く~にゃん雑記帳

音楽やスポーツの感動、愉快なお話などを綴ります。旅や花の写真、お祭り、ピーターラビットの「く~にゃん物語」などもあるよ。

<BOOK> 「聴導犬のなみだ 良きパートナーとの感動の物語」

2018年02月13日 | BOOK

【野中圭一郎著、プレジデント社発行】

 歩いていたら突然後ろから音もなくすぐ脇を車が通り過ぎてびっくり! エンジン音が小さいハイブリット車の登場で、同じような経験をした人は多いにちがいない。「耳が聞こえない人は日々、こんな怖い思いをしながら暮らしているのだ」。かつて出版社に勤めていた頃に聴導犬の訓練風景を目にしていた野中氏はふとそう思った。盲導犬に比べると聴導犬の認知度は低い。マイナーな存在の聴導犬のことをもっと多くの人に知ってほしい――そんな思いが本書の執筆に駆り立てた。

       

 聴導犬は耳が不自由な人たちのいわば耳代わり。訓練士が生後2カ月ほどの子犬を自宅で飼いながら訓練し、2歳前後になると希望するユーザーに引き合わせる。ユーザーがその犬と暮らす目途がついたところで、犬とユーザーが一緒に聴導犬の認定試験を受ける。著者は聴導犬と暮らすユーザーや訓練士への取材を重ねて「理想の聴導犬ブランカの大胆さ」「聴導犬になれなかったあづね」「鳥の鳴き声を教えてくれたあみのすけ」など9つの物語を紡ぎだした。

 そこに描かれているのは訓練士と聴導犬、ユーザーと聴導犬の強い絆と信頼感だ。ある訓練士はユーザーに渡すときの心境を「嫁に出す母親の気持ち」と表現し、ユーザーの一人は聴導犬を「天の恵み」「犬に姿を変えた如来」と形容する。
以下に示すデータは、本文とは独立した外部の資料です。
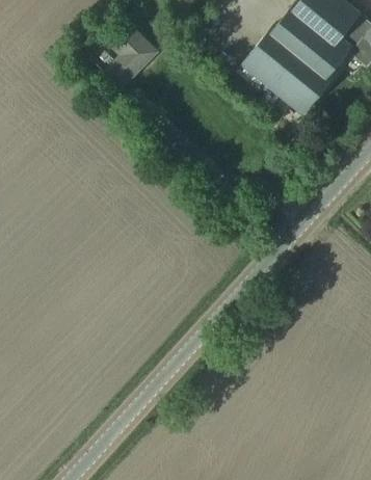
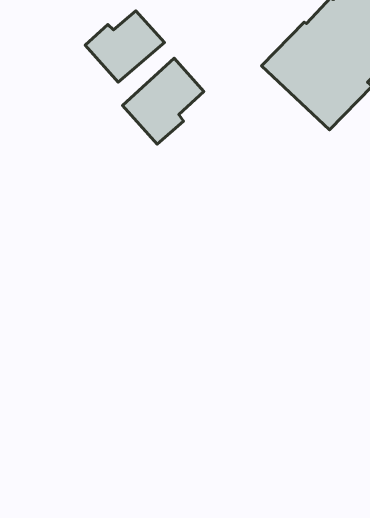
building: none -> [123,58,204,144]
ただ「聴導犬を持つということは、世話をしてもらうと同時に世話をすることも意味する」。聴導犬もやがて年老いて役割を果たせなくなってしまう。引退しペット扱いになると、ペット禁止のアパートにはもう住めない。そこであるユーザーは聴導犬の老後に備えペット可のマンションに引っ越したという。ユーザーが聴導犬より先に年老いたり病気で世話ができなくなったりすることも。やむなく訓練士が引き取りに行くと、聴導犬が「なんで(ユーザーも)一緒に来ないの?」といった表情で泣いていたそうだ。

 2002年施行の身体障害者補助犬法で、公共施設や乗り物、飲食店、病院、ホテルなどに聴導犬、盲導犬、介助犬を同伴できるようになった。外出するときには「聴導犬」と書かれたケープを身に付ける。ただ盲導犬に比べ聴導犬を目にする機会はまだ少ない。それもそのはず。実際にユーザーを手助けしている聴導犬は全国でまだ70頭にすぎず、盲導犬の950頭の十分の一にも満たない(2018年1月現在)。補助犬法の施行から既に約16年になるが、今でもなお「犬の同伴はだめ」と断られるケースも少なくないという。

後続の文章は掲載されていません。